____ Material provided

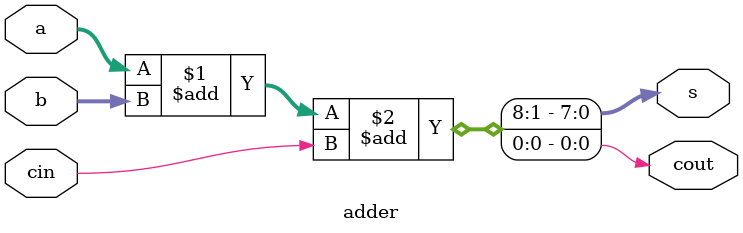
<source format=sv>
module adder #(parameter N=8)(input logic [N-1:0]a,b,input logic cin,output logic cout, output logic [N-1:0]s);
assign {s,cout}=a+b+cin;
endmodule
</source>
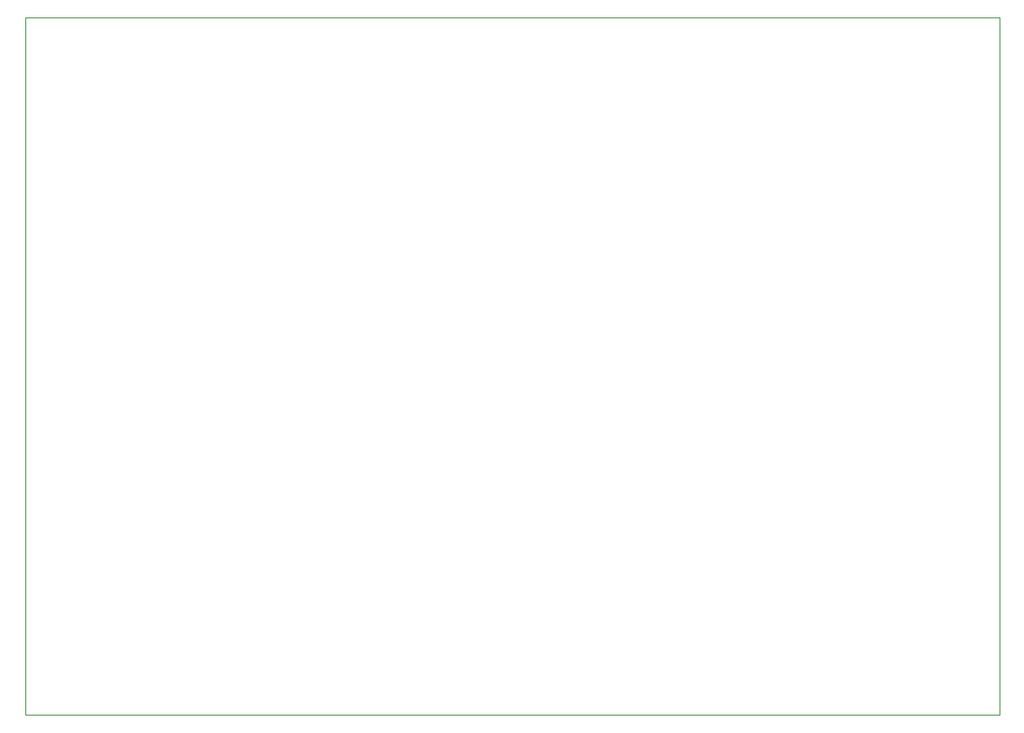
<source format=gbr>
%TF.GenerationSoftware,KiCad,Pcbnew,(6.0.8)*%
%TF.CreationDate,2022-12-06T21:08:53-08:00*%
%TF.ProjectId,motor_controller,6d6f746f-725f-4636-9f6e-74726f6c6c65,B1 (HULA) v0.2*%
%TF.SameCoordinates,Original*%
%TF.FileFunction,Profile,NP*%
%FSLAX46Y46*%
G04 Gerber Fmt 4.6, Leading zero omitted, Abs format (unit mm)*
G04 Created by KiCad (PCBNEW (6.0.8)) date 2022-12-06 21:08:53*
%MOMM*%
%LPD*%
G01*
G04 APERTURE LIST*
%TA.AperFunction,Profile*%
%ADD10C,0.100000*%
%TD*%
G04 APERTURE END LIST*
D10*
X76750000Y-52525000D02*
X171200000Y-52525000D01*
X171200000Y-52525000D02*
X171200000Y-120200000D01*
X171200000Y-120200000D02*
X76750000Y-120200000D01*
X76750000Y-120200000D02*
X76750000Y-52525000D01*
M02*

</source>
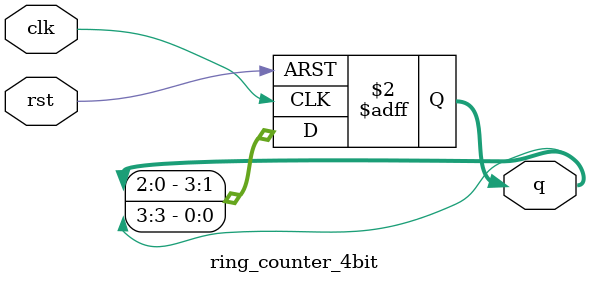
<source format=v>

module ring_counter_4bit (
    input clk,
    input rst,
    output reg [3:0] q
);
    always @(posedge clk or posedge rst) begin
        if (rst)
            q <= 4'b1000;              // Start with only one '1'
        else
            q <= {q[2:0], q[3]};       // Rotate left
    end
endmodule

</source>
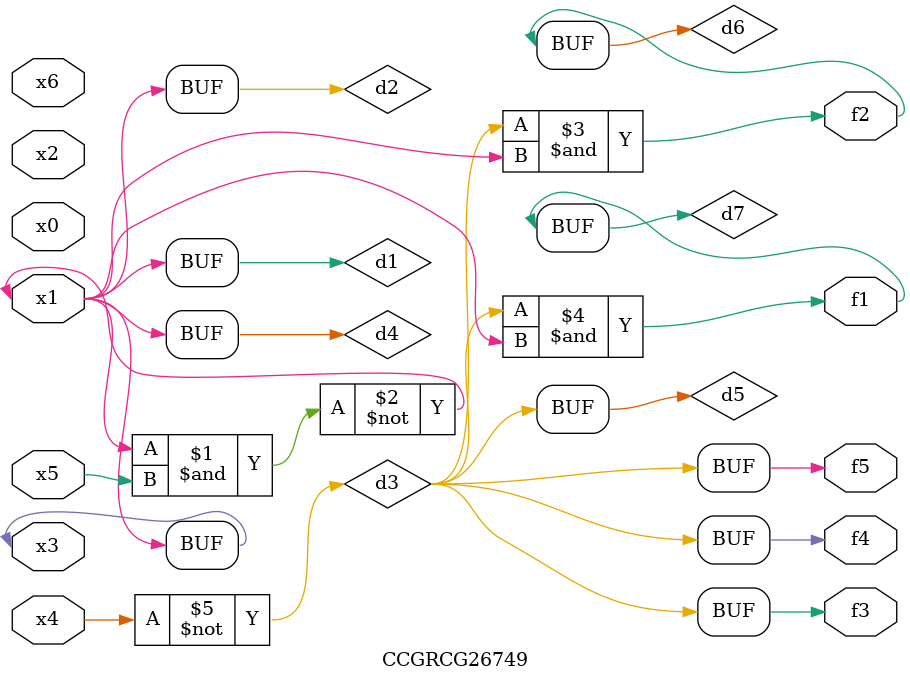
<source format=v>
module CCGRCG26749(
	input x0, x1, x2, x3, x4, x5, x6,
	output f1, f2, f3, f4, f5
);

	wire d1, d2, d3, d4, d5, d6, d7;

	buf (d1, x1, x3);
	nand (d2, x1, x5);
	not (d3, x4);
	buf (d4, d1, d2);
	buf (d5, d3);
	and (d6, d3, d4);
	and (d7, d3, d4);
	assign f1 = d7;
	assign f2 = d6;
	assign f3 = d5;
	assign f4 = d5;
	assign f5 = d5;
endmodule

</source>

________

Task requirements: Every line in the entries above that mentions the word "output" must be shown.

Solution to this problem:
module adder #(parameter N=8)(input logic [N-1:0]a,b,input logic cin,output logic cout, output logic [N-1:0]s);
    output reg [3:0] q
	output f1, f2, f3, f4, f5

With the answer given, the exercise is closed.